## Task instructions:
Each line of the data holding "glandular" should be found and copied.

____ Dataset entries

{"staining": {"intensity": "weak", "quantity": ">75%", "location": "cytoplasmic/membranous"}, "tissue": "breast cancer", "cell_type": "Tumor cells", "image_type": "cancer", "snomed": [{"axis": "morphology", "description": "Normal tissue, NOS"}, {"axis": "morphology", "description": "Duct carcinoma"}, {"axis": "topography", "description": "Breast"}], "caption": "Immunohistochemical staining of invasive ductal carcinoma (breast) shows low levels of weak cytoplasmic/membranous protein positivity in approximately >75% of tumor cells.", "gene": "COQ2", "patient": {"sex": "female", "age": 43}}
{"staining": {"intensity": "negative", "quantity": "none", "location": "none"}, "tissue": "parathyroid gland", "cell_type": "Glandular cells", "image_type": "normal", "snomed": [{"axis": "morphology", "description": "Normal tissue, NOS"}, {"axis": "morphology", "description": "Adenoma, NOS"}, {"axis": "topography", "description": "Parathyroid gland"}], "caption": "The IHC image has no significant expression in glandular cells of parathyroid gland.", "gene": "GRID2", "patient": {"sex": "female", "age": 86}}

________
____ Dataset entries

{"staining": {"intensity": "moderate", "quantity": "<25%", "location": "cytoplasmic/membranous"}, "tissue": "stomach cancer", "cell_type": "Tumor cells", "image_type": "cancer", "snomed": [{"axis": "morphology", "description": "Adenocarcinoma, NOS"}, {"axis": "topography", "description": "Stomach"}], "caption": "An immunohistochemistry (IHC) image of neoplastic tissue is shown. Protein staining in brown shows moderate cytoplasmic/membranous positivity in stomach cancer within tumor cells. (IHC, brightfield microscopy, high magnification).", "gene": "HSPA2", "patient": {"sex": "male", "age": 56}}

________
____ Dataset entries

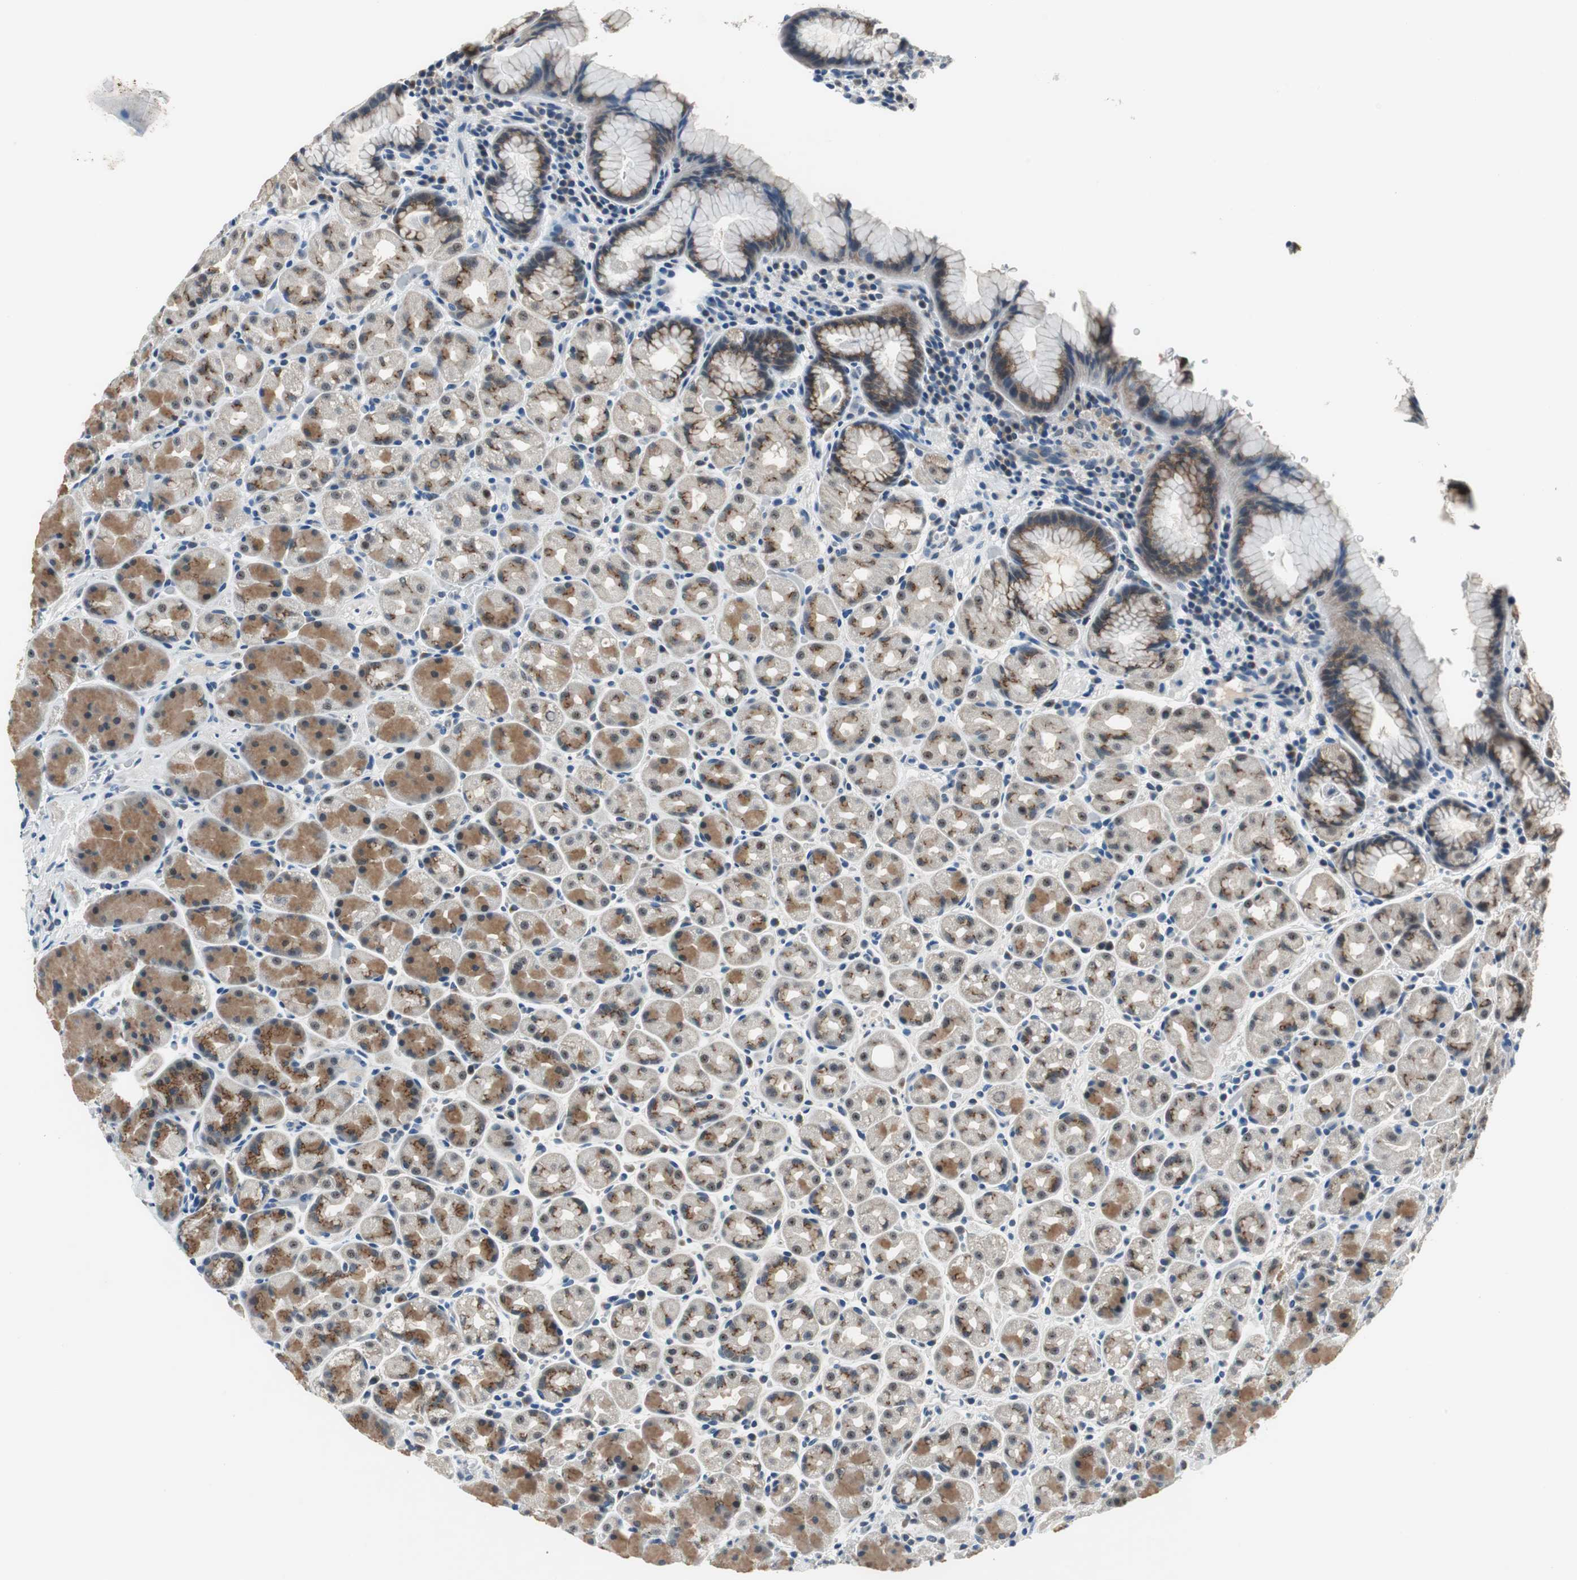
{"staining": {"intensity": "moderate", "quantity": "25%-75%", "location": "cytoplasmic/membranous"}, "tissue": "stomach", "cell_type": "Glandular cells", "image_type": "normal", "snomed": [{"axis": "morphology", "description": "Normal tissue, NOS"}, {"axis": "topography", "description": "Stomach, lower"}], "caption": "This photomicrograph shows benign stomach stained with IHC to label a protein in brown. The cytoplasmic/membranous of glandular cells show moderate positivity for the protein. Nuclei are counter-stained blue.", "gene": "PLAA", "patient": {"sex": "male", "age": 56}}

________

## Exercise response:
{"staining": {"intensity": "negative", "quantity": "none", "location": "none"}, "tissue": "parathyroid gland", "cell_type": "Glandular cells", "image_type": "normal", "snomed": [{"axis": "morphology", "description": "Normal tissue, NOS"}, {"axis": "morphology", "description": "Adenoma, NOS"}, {"axis": "topography", "description": "Parathyroid gland"}], "caption": "The IHC image has no significant expression in glandular cells of parathyroid gland.", "gene": "GRID2", "patient": {"sex": "female", "age": 86}}
{"staining": {"intensity": "moderate", "quantity": "25%-75%", "location": "cytoplasmic/membranous"}, "tissue": "stomach", "cell_type": "Glandular cells", "image_type": "normal", "snomed": [{"axis": "morphology", "description": "Normal tissue, NOS"}, {"axis": "topography", "description": "Stomach, lower"}], "caption": "This photomicrograph shows benign stomach stained with IHC to label a protein in brown. The cytoplasmic/membranous of glandular cells show moderate positivity for the protein. Nuclei are counter-stained blue.", "gene": "PLAA", "patient": {"sex": "male", "age": 56}}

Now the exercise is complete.